1553 – Fifteen-year-old Lady Jane Grey was deposed as queen of England after claiming the crown for nine days. Mary, the daughter of King Henry VIII, was proclaimed Queen Mary I.
1834 – Edgar Degas, the French Impressionist painter and sculptor, was born.
1870 – The Franco-Prussian war, which led to the unification of the German states, began.
1941 – British Prime Minister Winston Churchill launched his “V for Victory” campaign in Europe.
1943 – Allied air forces raided Rome during World War II.
1969 – Apollo 11 and its astronauts, Neil Armstrong, Edwin “Buzz” Aldrin and Michael Collins, went into orbit around the moon.
1979 – The Nicaraguan capital of Managua fell to Sandinista guerrillas, two days after President Anastasio Somoza fled the country.
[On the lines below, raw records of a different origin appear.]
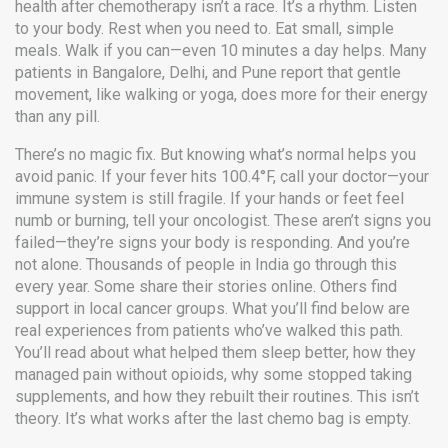
health after chemotherapy
isn’t a race. It’s a rhythm. Listen
to your body. Rest when you need to. Eat small, simple
meals. Walk if you can—even 10 minutes a day helps. Many
patients in Bangalore, Delhi, and Pune report that gentle
movement, like walking or yoga, does more for their energy
than any pill.
There’s no magic fix. But knowing what’s normal helps you
avoid panic. If your fever hits 100.4°F, call your doctor—your
immune system is still fragile. If your hands or feet feel
numb or burning, tell your oncologist. These aren’t signs you
failed—they’re signs your body is responding. And you’re
not alone. Thousands of people in India go through this
every year. Some share their stories online. Others find
support in local cancer groups. What you’ll find below are
real experiences from patients who’ve walked this path.
You’ll read about what helped them sleep better, how they
managed pain without opioids, why some stopped taking
supplements, and how they rebuilt their routines. This isn’t
theory. It’s what works after the last chemo bag is empty.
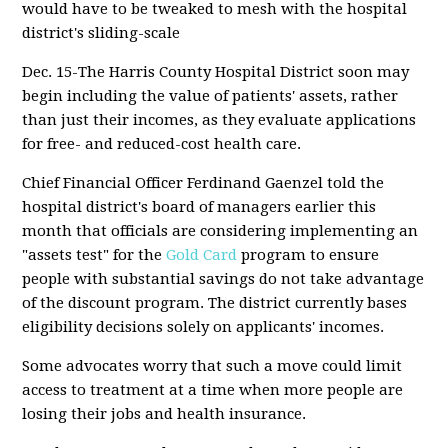
would have to be tweaked to mesh with the hospital
district's sliding-scale
Dec. 15-The Harris County Hospital District soon may
begin including the value of patients' assets, rather
than just their incomes, as they evaluate applications
for free- and reduced-cost health care.
Chief Financial Officer Ferdinand Gaenzel told the
hospital district's board of managers earlier this
month that officials are considering implementing an
"assets test" for the
Gold Card
program to ensure
people with substantial savings do not take advantage
of the discount program. The district currently bases
eligibility decisions solely on applicants' incomes.
Some advocates worry that such a move could limit
access to treatment at a time when more people are
losing their jobs and health insurance.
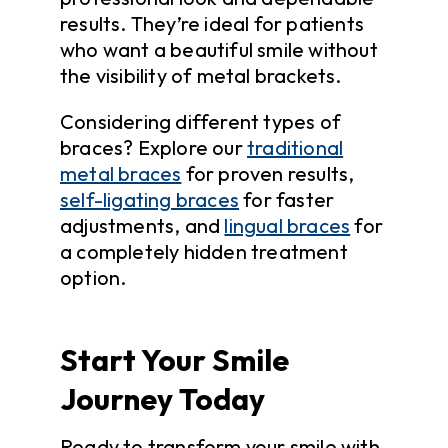
results. They’re ideal for patients
who want a beautiful smile without
the visibility of metal brackets.
Considering different types of
braces? Explore our
traditional
metal braces
for proven results,
self-ligating braces
for faster
adjustments, and
lingual braces
for
a completely hidden treatment
option.
Start Your Smile
Journey Today
Ready to transform your smile with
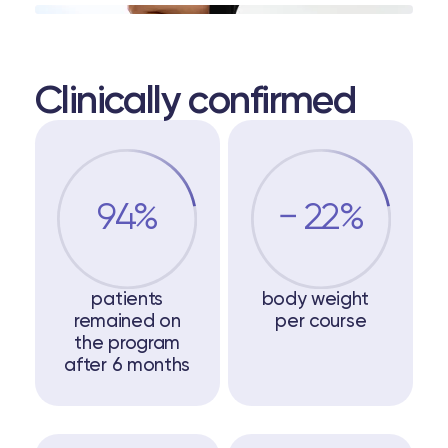
Clinically confirmed
94%
− 22%
patients
body weight
remained on
per course
the program
after 6 months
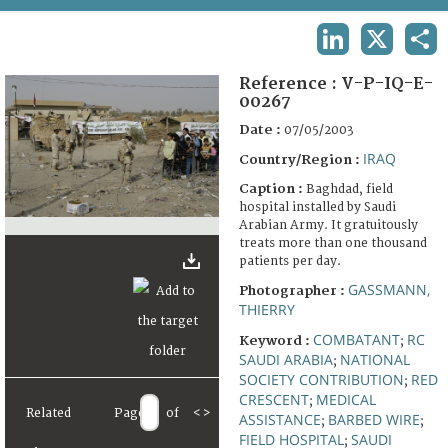
TERMS AND CONDITIONS OF USE
LINKEDIN
X
SHA
FAQ
Reference :
V-P-IQ-E-
00267
Date :
07/05/2003
IRAQ
Country/Region :
Caption :
Baghdad, field
hospital installed by Saudi
Arabian Army. It gratuitously
treats more than one thousand
patients per day.
GASSMANN,
Photographer :
THIERRY
COMBATANT
RC
Keyword :
;
SAUDI ARABIA
NATIONAL
;
SOCIETY CONTRIBUTION
RED
;
CRESCENT
MEDICAL
;
Related
Page
of
<
>
ASSISTANCE
BARBED WIRE
;
;
FIELD HOSPITAL
SAUDI
;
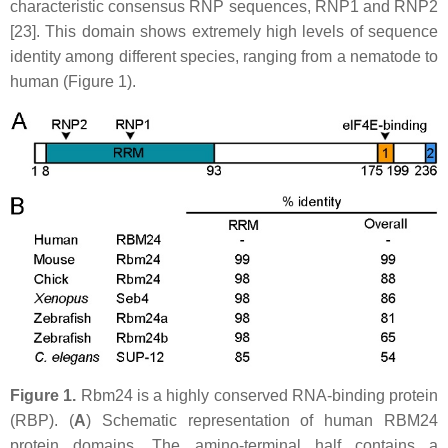
characteristic consensus RNP sequences, RNP1 and RNP2
[23]. This domain shows extremely high levels of sequence
identity among different species, ranging from a nematode to
human (Figure 1).
Figure 1.
Rbm24 is a highly conserved RNA-binding protein
(RBP). (
A
) Schematic representation of human RBM24
protein domains. The amino-terminal half contains a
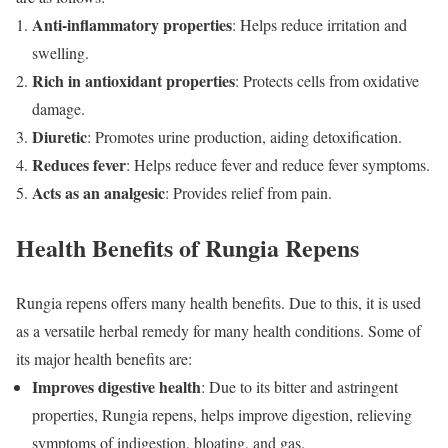
Anti-inflammatory properties
: Helps reduce irritation and
swelling.
Rich in antioxidant properties
: Protects cells from oxidative
damage.
Diuretic
: Promotes urine production, aiding detoxification.
Reduces fever
: Helps reduce fever and reduce fever symptoms.
Acts as an analgesic
: Provides relief from pain.
Health Benefits of Rungia Repens
Rungia repens offers many health benefits. Due to this, it is used
as a versatile herbal remedy for many health conditions. Some of
its major health benefits are:
Improves digestive health
: Due to its bitter and astringent
properties, Rungia repens, helps improve digestion, relieving
symptoms of indigestion, bloating, and gas.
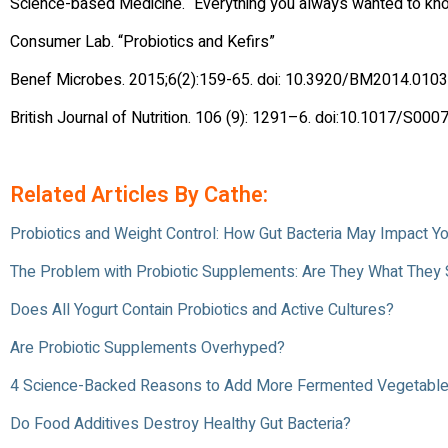
Science-based Medicine. “Everything you always wanted to k
Consumer Lab. “Probiotics and Kefirs”
Benef Microbes. 2015;6(2):159-65. doi: 10.3920/BM2014.0103
British Journal of Nutrition. 106 (9): 1291–6. doi:10.1017/
Related Articles By Cathe:
Probiotics and Weight Control: How Gut Bacteria May Impact Y
The Problem with Probiotic Supplements: Are They What They
Does All Yogurt Contain Probiotics and Active Cultures?
Are Probiotic Supplements Overhyped?
4 Science-Backed Reasons to Add More Fermented Vegetables
Do Food Additives Destroy Healthy Gut Bacteria?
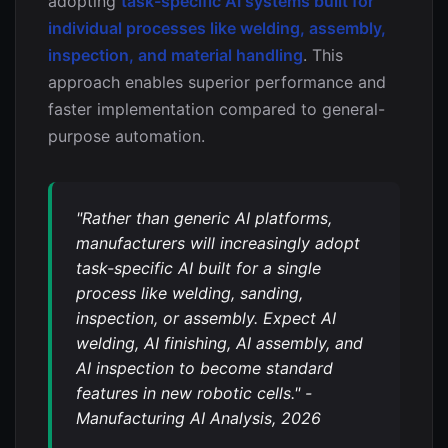
adopting
task-specific AI systems built for
individual processes like welding, assembly,
inspection, and material handling
. This
approach enables superior performance and
faster implementation compared to general-
purpose automation.
"Rather than generic AI platforms,
manufacturers will increasingly adopt
task-specific AI built for a single
process like welding, sanding,
inspection, or assembly. Expect AI
welding, AI finishing, AI assembly, and
AI inspection to become standard
features in new robotic cells." -
Manufacturing AI Analysis, 2026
1980 – The Moscow Summer Olympics began; dozens of nations boycotted the games because of Soviet military intervention in Afghanistan.
1985 – Christa McAuliffe of New Hampshire was chosen to be the first schoolteacher to ride aboard the space shuttle. (She died in the Challenger explosion in 1986.)
1989 – A United Air Lines DC-10 crashed while making an emergency landing at Sioux City, Iowa, killing 112 people; 184 survived.
1990 – Baseball’s all-time hits leader Pete Rose was sentenced in Cincinnati to five months in prison for tax evasion.
2005 – President George W. Bush announced his choice of federal appeals court judge John Roberts to replace Supreme Court Justice Sandra Day O’Connor.
2006 – President George W. Bush issued his first presidential veto, rejecting a bill that could have multiplied federal money for embryonic stem cell research.